Lastly, Quentin Geissmann and his team will investigate whether and how earthworms and plants interact, an area where there is currently very little knowledge. 

“Earthworms don’t just live in soil,” he says. “They navigate through a forest of roots, so some of them have probably evolved ways to communicate with plants. It could be that when plants face a root pathogen, they call – indirectly or not – an earthworm that will eat the dead root and restrict the pathogen’s progression.” 

AI is involved at every stage, from a deep-learning algorithm that will identify earthworm species from cylindrical images and a camera system designed to capture foraging earthworms to an algorithm used to distinguish earthworms from plant roots in terraria.  

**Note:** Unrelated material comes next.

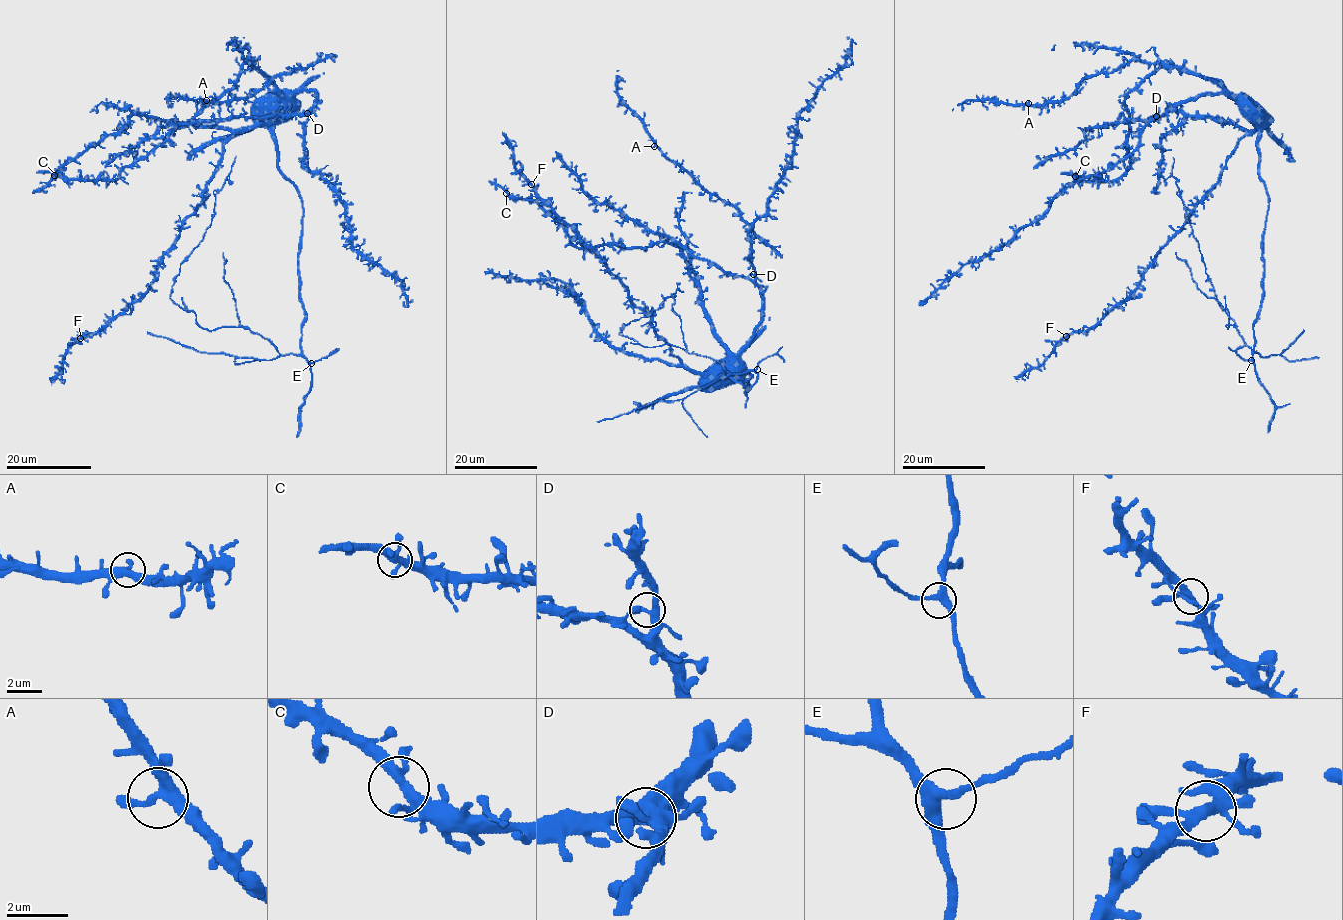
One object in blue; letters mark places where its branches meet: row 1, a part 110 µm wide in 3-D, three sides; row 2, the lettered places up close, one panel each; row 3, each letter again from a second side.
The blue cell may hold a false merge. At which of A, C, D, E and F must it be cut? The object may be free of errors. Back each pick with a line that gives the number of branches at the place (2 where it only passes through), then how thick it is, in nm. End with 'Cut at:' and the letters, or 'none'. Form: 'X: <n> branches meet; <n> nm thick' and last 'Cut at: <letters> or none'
Cut at: none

Another tool in the farming toolbox
He hopes that this research will enable humans to protect earthworms’ ability to preserve and restore soils, while also learning how to actively utilise their agricultural services. 

Farmers could use the new knowledge about earthworm behaviour to make decisions about when to plough or till their fields, so fewer worms are killed in the process, Quentin Geissmann explains. They could introduce plants to their land that interact with earthworms in ways useful to sustainable agriculture, or worms themselves could be bred and put in the field, just as we do now with natural enemies of pests. 

“We are already moving towards recording everything on farms, and using prediction models, satellite images and drones to monitor plant health, pests and soil moisture,” he says. “Monitoring life underground is just one more tool to help us manage farming a little better.”  

DKK 361 million awarded 
The Foundation’s Research Leader Programme funds daring and innovative project ideas that may lead to significant scientific breakthroughs. The five-year grants are awarded to talented researchers at different stages of their careers. 

A total of DKK 361 million has been awarded to 37 researchers in the 2023 round. Quentin Geissmann is one of 16 Emerging Investigators to receive an award, granted to promising researchers who want to establish or are in the process of establishing their own research group and research leader profile. 

In total, the Foundation has now awarded more than DKK 2 billion to more than 200 researchers through the Programme since it was established in 2018.